House Speaker Nancy Pelosi, D-Calif., and Sen. Christopher Dodd, D-Conn., chairman of the Senate Committee on Banking, Housing and Urban Affairs, have released a new draft that may be similar to the version that will come up in the House.

Like early versions of the bill, the new version would let insurers participate in the proposed troubled asset relief program, which would give the Treasury Department the authority to help financial institutions dispose of troubled assets.

At press time, the new version of the bill, which would create the Emergency Economic Stabilization Act of 2008, did not have a bill number.

The authors of the original, 3-page Treasury Department draft, posted Monday on the Web site of the National Association of Federal Credit Unions, Washington, did not mention retirement plans.

The authors of a revision posted Monday on the Web site of the House Financial Services Committee states that one purpose of the TARP would be to protect individual investors, including retirement plan investors.

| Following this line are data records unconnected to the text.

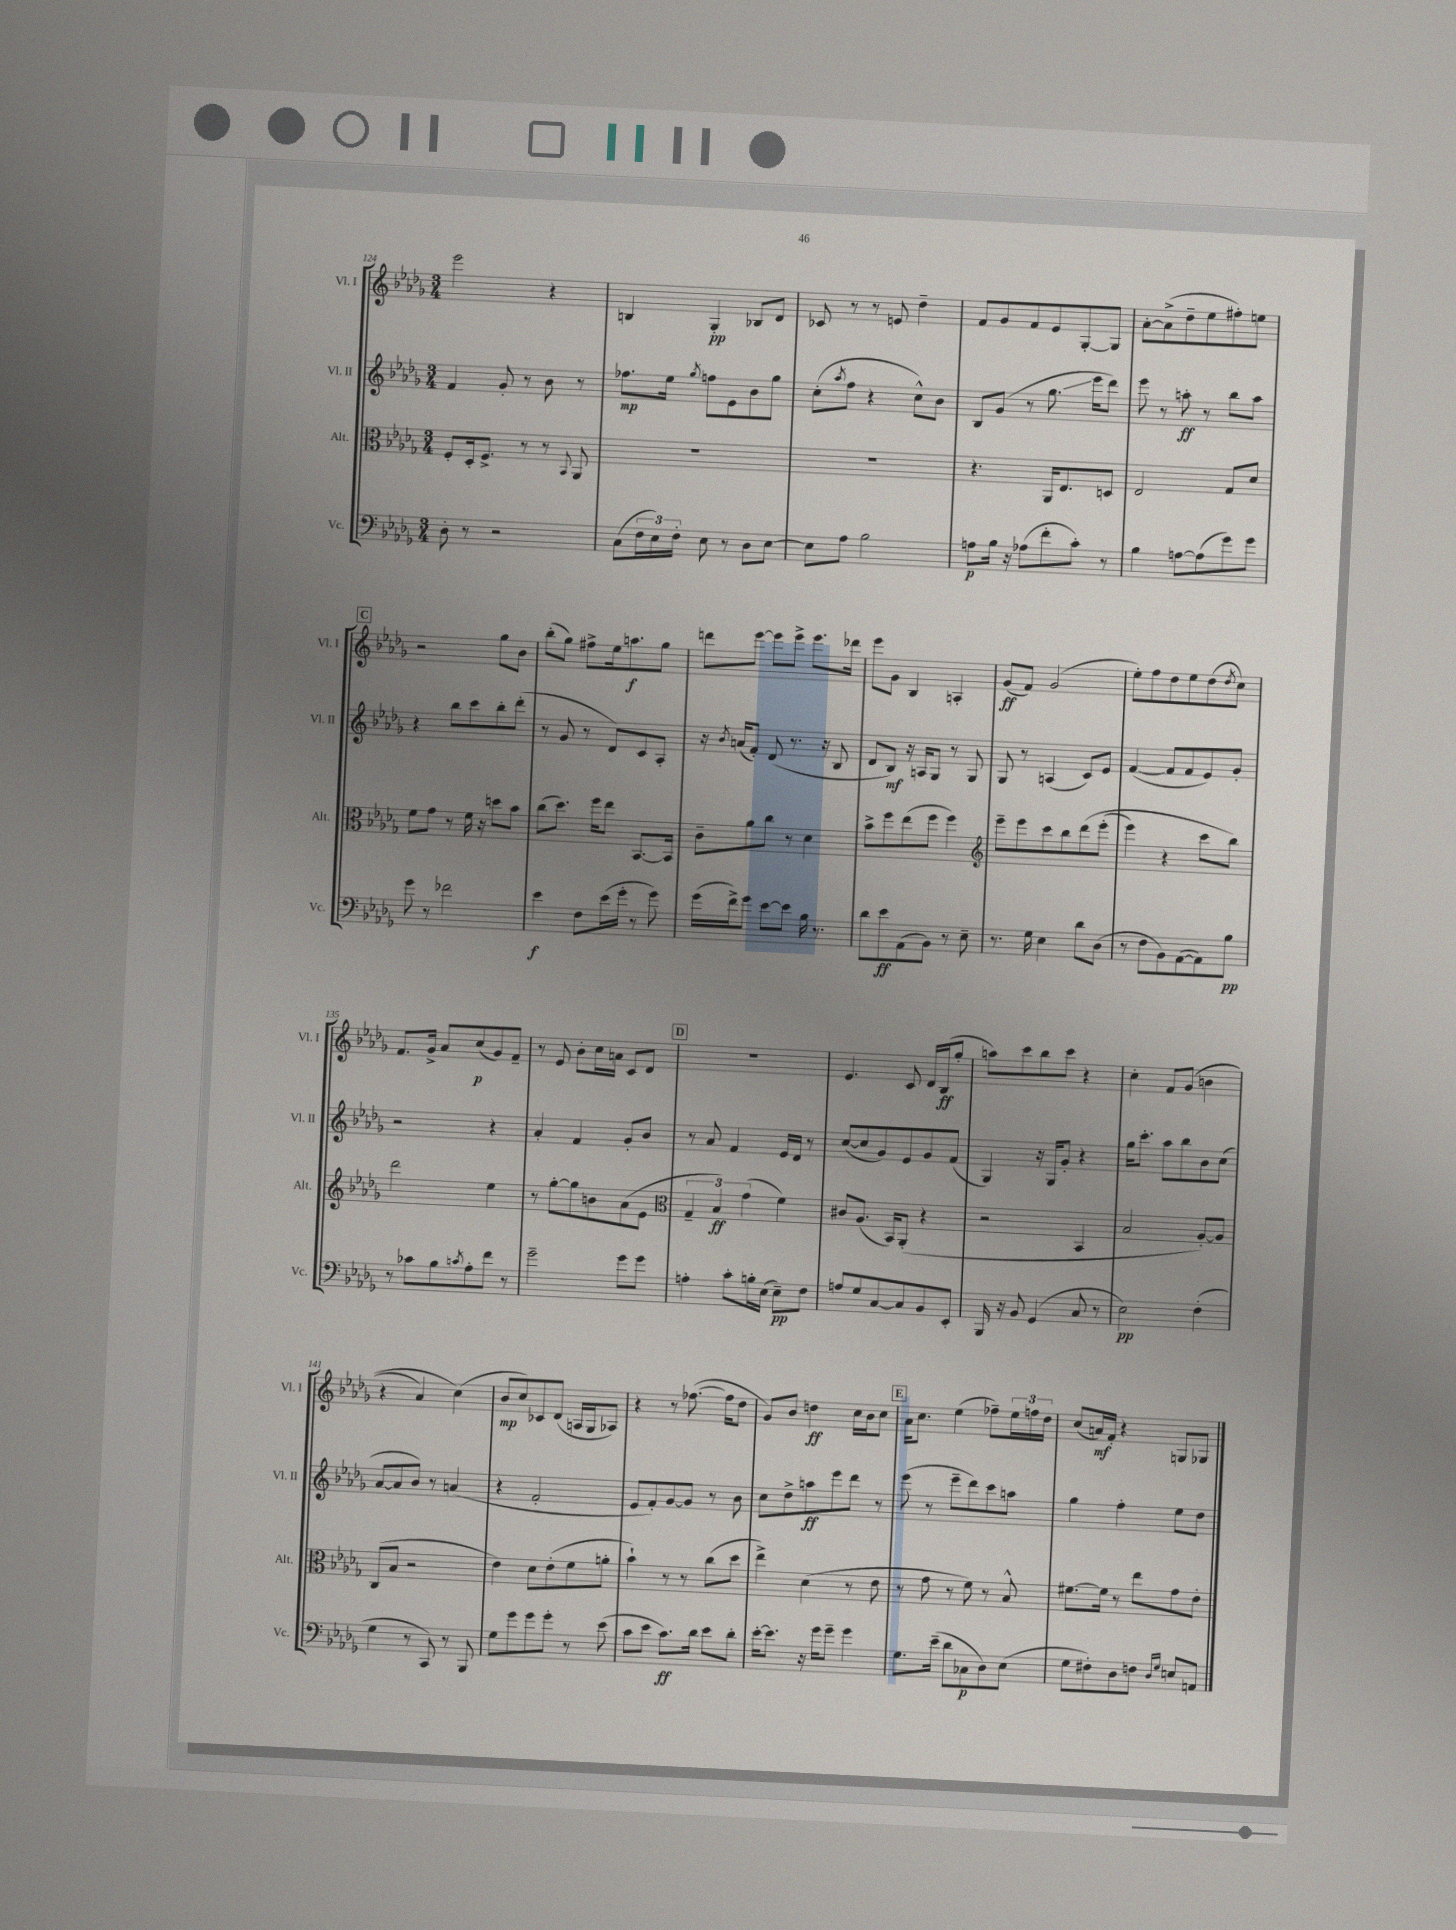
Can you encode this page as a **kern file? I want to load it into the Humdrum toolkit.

**kern	**kern	**kern	**kern
*staff4	*staff3	*staff2	*staff1
*clefF4	*clefC3	*clefG2	*clefG2
*k[b-e-a-d-g-]	*k[b-e-a-d-g-]	*k[b-e-a-d-g-]	*k[b-e-a-d-g-]
*M3/4	*M3/4	*M3/4	*M3/4
8D-'\	8F'/L	4f/	2eee-\
8r	16D-'/k	.	.
.	8.F^/J	.	.
2r	.	8g-'/	.
.	8r	8r	.
.	8r	8b-\	4r
.	8qqBB-/	.	.
.	8AA-/	8r	.
=	=	=	=
(8C\L	2.r	8.ff-\L	4B/
24F\L	.	.	.
24E-\)	.	.	.
.	.	16ee-\Jk	.
24F'\JJ	.	.	.
.	.	8qgg-/	.
8E-\	.	8ff\L	4G-'/
8r	.	8e-\	.
8D-\L	.	8b-\	8B-/L
[8E-\J	.	8gg-\J	8d-/J
=	=	=	=
8E-\]L	2.r	(8cc'\L	8c-/
.	.	8qaa-/	.
8A-\J	.	8ff\J	8r
2B-\	.	4r	8r
.	.	.	8e/
.	.	8cc^^\L)	4dd-~\
.	.	8b-\J	.
=	=	=	=
8A\L	4.r	8B-/L	8f/L
16B-\Jk	.	(8g-/J	8g-/
16r	.	.	.
(8A-\L	.	8r	8f/
8f'\	16AA-/LK	8.gg-\	8e-/
.	8.E-/	.	.
8c'\J)	.	.	[8G-'/
.	.	16eee-\LK	.
8r	8D/J	8ddd-\J)	8G-/]J
=	=	=	=
4B-\	2E-/	8eee-\	[8a-'\L
.	.	8r	(8a-^\]
[8A\L	.	8aa'\	8dd-~\
(8A\]	.	8r	8ee-\
8g-\)	8G-/L	8bb-\L	8ff#'\)
8g-\J	8d-/J	8aa\J	8ee\J
=	=	=	=
8g-\	8f\L	4r	2r
8r	8g-\J	.	.
2f-\	8r	8bb-\L	.
.	16f\	8ccc\	.
.	16r	.	.
.	8dd\L	8bb-'\	8gg-\L
.	8b-\J	(8ddd-'\J	8b-\J
=	=	=	=
4e-\	(8cc\L	8r	(8bb-'\L
.	8.dd-\J)	8g-/	8gg-\J)
8F\L	.	8r	8ff#^\L
.	16ff\LK	.	.
(16e-\L	8ee-\J	8d-/L)	16ee-\k
16g-'\JJ	.	.	8.aa\
8r	[8.BB-/L	8c/	.
8g-\)	.	8A-'/J	8gg-\J
.	16BB-/]Jk	.	.
=	=	=	=
(16g-\LL	8c~\L	16r	8ddd\L
.	.	8qb-/	.
16f^\J)	.	(16a/LK	.
8g-\J	8a-\	8f'/J)	[8eee-\J
[8e-\L	8cc\J	(8d-/	8eee-\]L
8e-\]J	8r	8.r	8eee-^\J
16B-\	4d-\	.	8.eee-\L
8.r	.	16r	.
.	.	8B-/	.
.	.	.	16ddd-\Jk
=	=	=	=
8d-\L	8b-^\L	8d-/L	8eee-\L
8e-\	8ff\	8B-/J)	8g-\J
(8AA-\	(8ee-\	16r	4B-/
.	.	16A/LK	.
8BB-\J)	8ff\J	8G-/J	.
8r	4ff\)	8r	4A'/
8E-~\	.	8G-/	.
=	=	=	=
*	*clefG2	*	*
8.r	8eee-~\L	8G-/	(8g-/L
.	8eee-\	8r	8f/J)
16G-\	.	.	.
4E-\	8ccc\	(4A/	(2g-/
.	8bb-\	.	.
8d-\L	&(8ddd-\	8c/L)	.
(8D-\J	(8eee-'\J	8e-/J	.
=	=	=	=
8r	4eee-\)	([4f/	8ee-'\L)
8F\L	.	.	8ff\
8BB-\)	4r	8f/]L	8dd-\
([8AA-\	.	8f/	8ee-\
8AA-\])	8ccc\L	8e-/)	(8dd-\
.	.	.	8qdd-/
8B-\J	8bb-\J&)	8g-'/J	8cc\J)
=	=	=	=
8r	2ddd-\	2r	8.f/L
8c-\L	.	.	.
.	.	.	16g-^/Jk
8B-\	.	.	8a-/L
8qc/	.	.	.
8A-'\	.	.	(8cc/
8f\J	4ee-\	4r	8g-/)
8r	.	.	8f~/J
=	=	=	=
2g-~\	8r	4a-'/	8r
.	[8gg-'\L	.	8e-/
.	8gg-\]	4f/	8b-'\L
.	8b\	.	16cc\L
.	.	.	16a\JJ
8g-\L	(8a-\	8g-'/L	8c/L
8g-\J	8e-\J	8b-/J	8d-/J
=	=	=	=
*	*clefC3	*	*
4A'\	6G-~/	8r	2.r
.	.	8a-/	.
.	6B-/)	.	.
8c'\L	.	4f/	.
.	(6g-\	.	.
16B'\L	.	.	.
(16E-\JJ	.	.	.
8E-~\L)	4f\)	16e-/LL	.
.	.	16d-/JJ	.
8F\J	.	8r	.
=	=	=	=
8A/L	8c#/L	([8cc/L	4.e-/
8G-/	(8.A-/J	8cc/]	.
[8C/	.	8g-/)	.
.	16BB-/LK)	.	.
8C/]	(8AA-'/J	8e-/	8c/
8BB-/	4r	8g-/	16d-/LL
.	.	.	(16B-/J
8EE-'/J	.	(8f/J	8gg-'/J
=	=	=	=
16BBB-/	2r	4G-/)	8aa\L)
16r	.	.	.
8BB-/	.	.	8ccc\
(4GG-/	.	16r	8bb-\
.	.	16G-/LK	.
.	.	8g-'/J	8ccc\J
8C/	4BB-/	4r	4r
8r	.	.	.
=	=	=	=
2E-\)	2B-/	16gg-\LK	4cc'\
.	.	8.ccc'\J	.
.	.	8aa-\L	8f/L
.	.	8bb-\	&((8g-/J
(4F'\	[8A-'/L)	8b-\	4b\
.	8A-/]J	(8cc\J	.
=	=	=	=
4G-\	(8C/L	[8a-/L	4r
.	8B-/J	8a-/]	.
8r	2r	8b-/J)	4a-/)
8CC/)	.	8r	.
8r	.	(4a/	(4cc\&)
8BBB-/	.	.	.
=	=	=	=
8G-\L	4e-\)	4r	8b-/L
8g-\	.	.	8cc/)
8g-\	8d-\L	2f'/	8c-/
8g-'\J	(8e-'\	.	(8d-/J
8r	8f\	.	16A/LL
.	.	.	16G-/J
(8e-\	8a'\J	.	8A-/J)
=	=	=	=
8c\L	4b-`\)	8e-/L	4r
8e-\J	.	8f'/)	.
8.c\L)	8r	[8g-/	8r
.	8r	8g-/]J	([8.ff-\
16d-\Jk	.	.	.
8e-\L	(8cc\L	8r	.
.	.	.	16ff-\]LK
8d-'\J	8dd-\J	8b-\	8dd-\J
=	=	=	=
[16e-'\LK	4ee-^\)	8cc\L	8g-/L)
8.e-\]J	.	.	.
.	.	8dd-^\	8b-/J
16r	(4d-\	8aa\	4dd\
16g-\LK	.	.	.
8g-~\J	.	8eee-\	.
4g-\	8r	8ddd-\J	16cc\LL
.	.	.	16b-\J
.	8e-\	8r	8cc\J
=	=	=	=
8.G-\L	8r	(8eee-\	16a-\LK
.	.	.	8.cc\J
.	8g-\	8r	.
(16e-~\Jk	.	.	.
8d-\L	8r	8eee-~\L	(4ee-\
8C-\	8f\)	8ddd-\)	.
8D-\)	8r	8ccc\	8ff-~\L)
(8E-\J	8B-^^/	8aa\J	24ee-\L
.	.	.	24ff\
.	.	.	24dd-\JJ
=	=	=	=
8G-\L	[8.f#\L	4gg-\	(8cc/L
8F#'\)	.	.	16a/L)
.	16f#\]Jk	.	16f'/JJ
8D-\	8r	4ff'\	4r
8F\J	8ee-\L	.	.
16qqD-/LL	.	.	.
16qqG-/JJ	.	.	.
8E/L	8g-\	8ee-\L	8G/L
8AA/J	8e-'\J	8dd-\J	8G-/J
==	==	==	==
*-	*-	*-	*-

The version posted Sunday by Pelosi and others stated that “nothing in this act prevents the Secretary from protecting the retirement security of Americans by purchasing troubled assets held by or on behalf of an eligible retirement plan other than a plan described in section 409A of the Internal Revenue Code of 1986.”

Pelosi reportedly decided to let the EESA bill go to the House after Republican leaders said they expect half of House Republicans to vote for the bill.